Extract: Begin

DnA-Eval: Enhancing Large Language Model Evaluation through Decomposition and Aggregation
Minzhi Li, Zhengyuan Liu, Shumin Deng, Shafiq Joty, Nancy F. Chen, Min-Yen Kan
TL;DR
DnA-Eval introduces a pedagogy-inspired, two-stage framework that decomposes open-ended text evaluation into contextually generated aspects and then aggregates per-aspect scores using model-generated weights and an external calculator. By making intermediate outputs (aspects and weights) explicit, the approach improves interpretability while achieving consistent performance gains across multiple meta-evaluation benchmarks and models, including both proprietary and open-source LLMs. The work demonstrates that externalized aggregation and task-adaptive aspect generation yield higher agreement with human judgments than direct scoring or Chain-of-Thought prompting, and it offers insights into how LLM evaluators weigh different criteria across domains. This framework advances reliable, transparent LLM-based evaluation with potential for broader tool-augmented, human-in-the-loop assessment of generated text.

Extract: End

▶ **Things to do**
**A)** In the DnA-Eval summary, what combines with model-generated weights to aggregate the per-aspect scores?
**B)** Carry the DnA-Eval summary forward from its final sentence.
The listing has no connection to the DnA-Eval summary.

Dataset content: Begin

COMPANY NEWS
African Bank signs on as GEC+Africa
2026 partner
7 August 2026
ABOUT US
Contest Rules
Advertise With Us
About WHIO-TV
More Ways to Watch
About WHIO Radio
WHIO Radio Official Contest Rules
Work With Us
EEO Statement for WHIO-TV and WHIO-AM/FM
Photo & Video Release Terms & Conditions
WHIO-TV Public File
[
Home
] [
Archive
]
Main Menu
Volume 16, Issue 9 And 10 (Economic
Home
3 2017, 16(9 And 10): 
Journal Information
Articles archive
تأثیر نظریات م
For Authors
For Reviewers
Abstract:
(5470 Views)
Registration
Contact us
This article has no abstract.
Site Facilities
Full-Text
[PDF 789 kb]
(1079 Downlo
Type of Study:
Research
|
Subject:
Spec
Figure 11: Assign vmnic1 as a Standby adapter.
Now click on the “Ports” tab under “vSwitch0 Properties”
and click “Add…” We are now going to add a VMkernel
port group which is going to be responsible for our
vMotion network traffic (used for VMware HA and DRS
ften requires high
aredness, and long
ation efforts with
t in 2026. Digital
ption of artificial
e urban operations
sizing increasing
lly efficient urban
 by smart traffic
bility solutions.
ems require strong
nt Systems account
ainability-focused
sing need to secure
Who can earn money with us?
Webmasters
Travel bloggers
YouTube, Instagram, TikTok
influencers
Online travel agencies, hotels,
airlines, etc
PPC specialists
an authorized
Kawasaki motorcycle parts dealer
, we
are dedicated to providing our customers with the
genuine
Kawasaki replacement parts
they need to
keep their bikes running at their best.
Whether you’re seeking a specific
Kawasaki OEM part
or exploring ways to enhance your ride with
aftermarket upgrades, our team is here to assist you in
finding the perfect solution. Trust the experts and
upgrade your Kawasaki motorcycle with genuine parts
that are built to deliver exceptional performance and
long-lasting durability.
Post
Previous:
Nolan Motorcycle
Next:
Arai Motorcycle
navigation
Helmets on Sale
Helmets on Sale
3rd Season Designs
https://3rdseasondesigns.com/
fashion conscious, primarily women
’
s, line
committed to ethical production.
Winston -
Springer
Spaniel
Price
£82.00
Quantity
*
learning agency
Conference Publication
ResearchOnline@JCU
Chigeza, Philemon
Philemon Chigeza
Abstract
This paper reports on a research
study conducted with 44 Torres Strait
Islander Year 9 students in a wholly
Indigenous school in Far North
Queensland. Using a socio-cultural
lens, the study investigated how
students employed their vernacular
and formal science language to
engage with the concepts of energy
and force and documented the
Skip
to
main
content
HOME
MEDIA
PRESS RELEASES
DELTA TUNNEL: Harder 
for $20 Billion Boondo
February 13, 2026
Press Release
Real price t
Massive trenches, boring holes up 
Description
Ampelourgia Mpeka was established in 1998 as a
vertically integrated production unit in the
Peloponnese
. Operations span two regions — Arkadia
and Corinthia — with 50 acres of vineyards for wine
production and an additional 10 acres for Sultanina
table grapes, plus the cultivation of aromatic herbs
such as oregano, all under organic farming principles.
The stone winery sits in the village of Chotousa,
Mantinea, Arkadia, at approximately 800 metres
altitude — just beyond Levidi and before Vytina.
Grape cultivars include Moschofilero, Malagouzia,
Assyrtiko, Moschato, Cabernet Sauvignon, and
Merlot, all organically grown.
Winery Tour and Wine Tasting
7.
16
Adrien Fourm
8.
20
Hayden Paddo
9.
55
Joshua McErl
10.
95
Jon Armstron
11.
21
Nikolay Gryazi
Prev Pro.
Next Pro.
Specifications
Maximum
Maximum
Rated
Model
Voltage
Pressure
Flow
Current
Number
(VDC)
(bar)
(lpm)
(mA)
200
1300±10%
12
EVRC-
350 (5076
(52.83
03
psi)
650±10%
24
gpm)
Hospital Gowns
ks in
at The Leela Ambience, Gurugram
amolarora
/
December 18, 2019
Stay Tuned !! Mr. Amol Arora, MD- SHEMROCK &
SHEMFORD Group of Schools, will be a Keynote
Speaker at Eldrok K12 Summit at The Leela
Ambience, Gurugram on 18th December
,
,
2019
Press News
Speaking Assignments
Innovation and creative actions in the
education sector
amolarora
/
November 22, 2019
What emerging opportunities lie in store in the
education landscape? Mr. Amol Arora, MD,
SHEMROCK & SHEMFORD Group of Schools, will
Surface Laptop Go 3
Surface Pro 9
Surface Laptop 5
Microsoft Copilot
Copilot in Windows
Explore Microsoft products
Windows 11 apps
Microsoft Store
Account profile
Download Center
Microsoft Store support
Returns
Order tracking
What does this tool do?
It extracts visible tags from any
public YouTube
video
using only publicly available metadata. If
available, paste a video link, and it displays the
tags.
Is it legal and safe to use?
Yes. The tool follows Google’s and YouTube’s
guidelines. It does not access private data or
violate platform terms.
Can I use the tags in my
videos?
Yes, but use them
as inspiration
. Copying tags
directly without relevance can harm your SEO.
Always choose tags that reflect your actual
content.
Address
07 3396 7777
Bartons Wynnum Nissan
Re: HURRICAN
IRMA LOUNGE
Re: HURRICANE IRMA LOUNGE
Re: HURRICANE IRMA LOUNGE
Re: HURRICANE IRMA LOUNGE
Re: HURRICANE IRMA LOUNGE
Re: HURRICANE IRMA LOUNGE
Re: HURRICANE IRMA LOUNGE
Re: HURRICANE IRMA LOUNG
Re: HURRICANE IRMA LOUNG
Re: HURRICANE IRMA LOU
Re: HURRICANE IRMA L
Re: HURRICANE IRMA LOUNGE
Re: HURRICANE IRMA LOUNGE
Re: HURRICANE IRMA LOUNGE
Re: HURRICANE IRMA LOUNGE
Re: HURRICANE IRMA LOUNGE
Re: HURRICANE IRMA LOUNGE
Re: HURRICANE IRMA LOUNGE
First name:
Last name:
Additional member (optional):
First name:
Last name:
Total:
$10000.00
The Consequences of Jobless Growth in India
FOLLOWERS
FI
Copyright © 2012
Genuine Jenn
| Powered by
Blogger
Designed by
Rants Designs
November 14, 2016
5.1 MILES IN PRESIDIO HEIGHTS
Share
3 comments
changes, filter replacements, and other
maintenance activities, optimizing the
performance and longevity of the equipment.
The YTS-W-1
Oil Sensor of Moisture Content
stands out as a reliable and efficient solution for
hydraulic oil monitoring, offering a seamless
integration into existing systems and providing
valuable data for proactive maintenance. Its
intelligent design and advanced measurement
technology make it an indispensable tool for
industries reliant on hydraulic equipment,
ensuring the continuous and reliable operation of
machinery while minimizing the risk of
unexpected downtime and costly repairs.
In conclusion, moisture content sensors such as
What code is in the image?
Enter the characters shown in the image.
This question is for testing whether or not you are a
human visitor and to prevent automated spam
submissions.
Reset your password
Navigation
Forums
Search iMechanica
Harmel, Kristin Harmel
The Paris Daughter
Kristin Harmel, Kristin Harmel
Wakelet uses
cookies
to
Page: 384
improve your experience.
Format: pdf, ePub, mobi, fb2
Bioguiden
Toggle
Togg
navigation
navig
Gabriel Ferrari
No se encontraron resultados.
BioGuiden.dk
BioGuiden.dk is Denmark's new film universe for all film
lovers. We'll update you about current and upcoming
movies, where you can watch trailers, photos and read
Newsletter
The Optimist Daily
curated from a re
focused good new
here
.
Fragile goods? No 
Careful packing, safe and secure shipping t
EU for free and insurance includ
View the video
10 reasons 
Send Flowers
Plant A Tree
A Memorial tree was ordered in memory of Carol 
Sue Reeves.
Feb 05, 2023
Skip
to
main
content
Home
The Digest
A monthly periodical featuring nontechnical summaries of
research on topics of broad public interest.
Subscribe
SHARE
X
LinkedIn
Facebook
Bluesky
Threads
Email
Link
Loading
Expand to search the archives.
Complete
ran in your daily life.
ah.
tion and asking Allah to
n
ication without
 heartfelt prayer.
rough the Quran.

Dataset content: End

▶ **Results for each task**
**A)** An external calculator.

**B)**
Abstract
The acceleration of Large Language Models (LLMs) research has opened up new possibilities for evaluating generated texts. They serve as scalable and economical evaluators, but the question of how reliable these evaluators are has emerged as a crucial research question. Prior research efforts in the meta-evaluation of LLMs as judges limit the prompting of an LLM to a single use to obtain a final evaluation decision. They then compute the agreement between LLMs' outputs and human labels. This lacks interpretability in understanding the evaluation capability of LLMs. In light of this challenge, we propose Decompose and Aggregate, which breaks down the evaluation process into different stages based on pedagogical practices. Our experiments illustrate that it not only provides a more interpretable window for how well LLMs evaluate, but also leads to improvements up to 39.6% for different LLMs on a variety of meta-evaluation benchmarks.